* **Records supplied**
#####

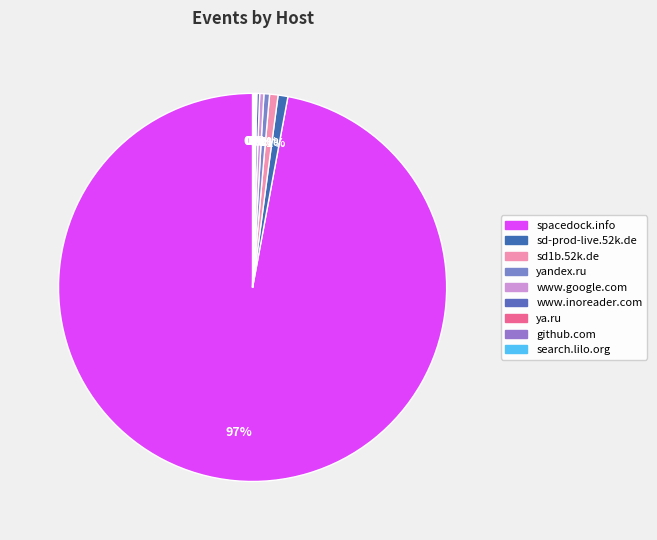

Is it true that ya.ru is 1% of the pie?

False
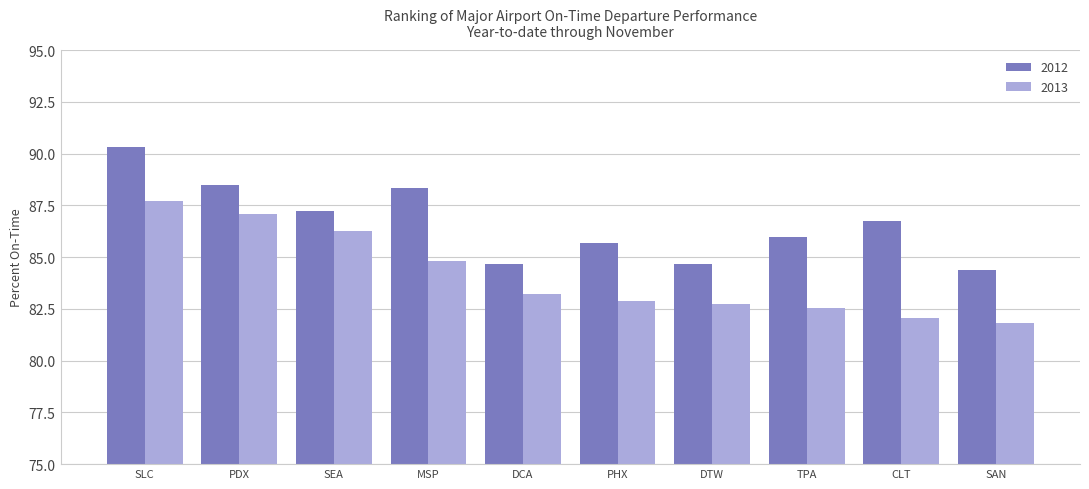

Between MSP and CLT, which series saw the biggest shift?

2013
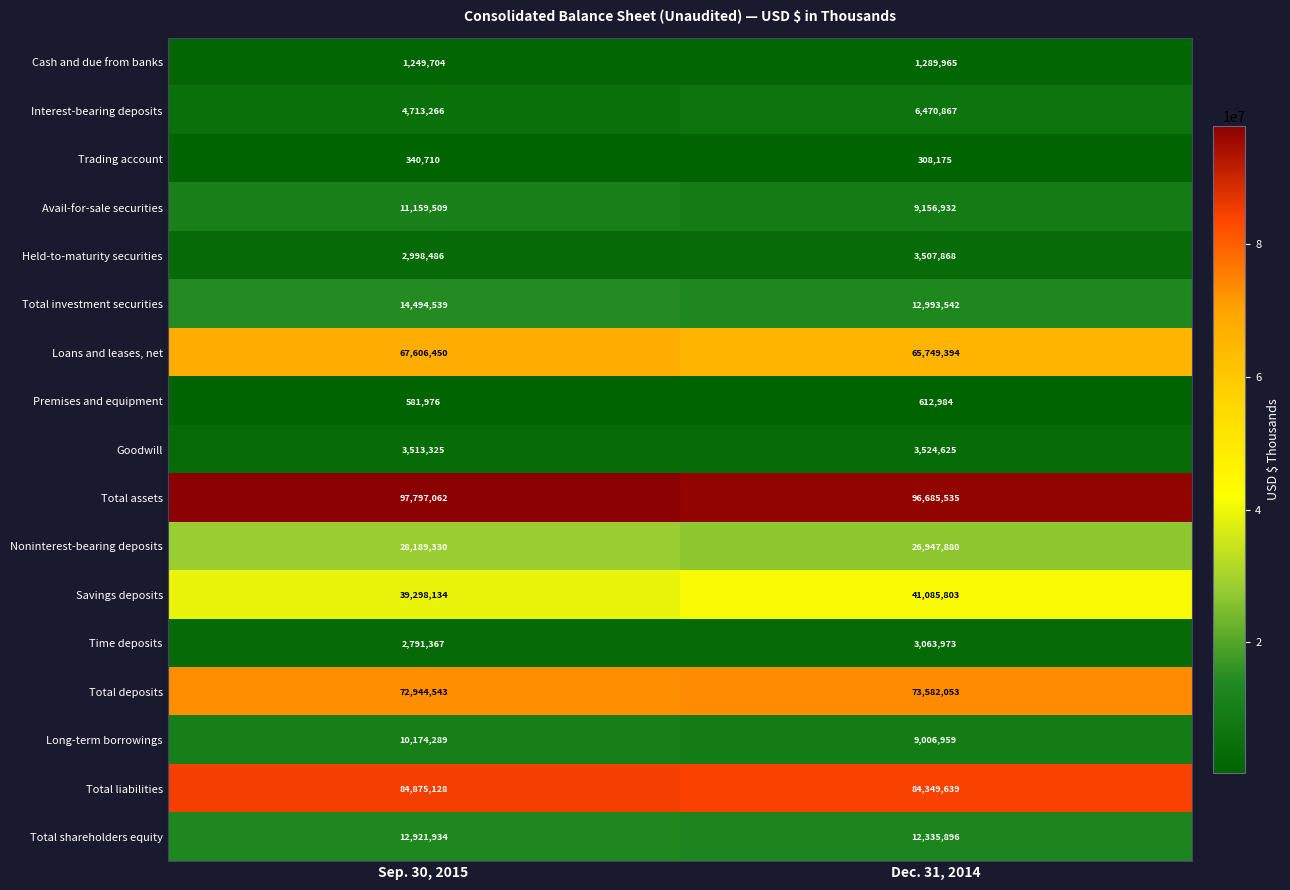

At which label is Cash and due from banks closest to 1269834?

Sep. 30, 2015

#####

* **Problem**
Please write out the records again, replacing "shift" with "change" and keeping everything else the same. Leave the pictures out.

* **Your response**
Is it true that ya.ru is 1% of the pie?

False

Between MSP and CLT, which series saw the biggest change?

2013

At which label is Cash and due from banks closest to 1269834?

Sep. 30, 2015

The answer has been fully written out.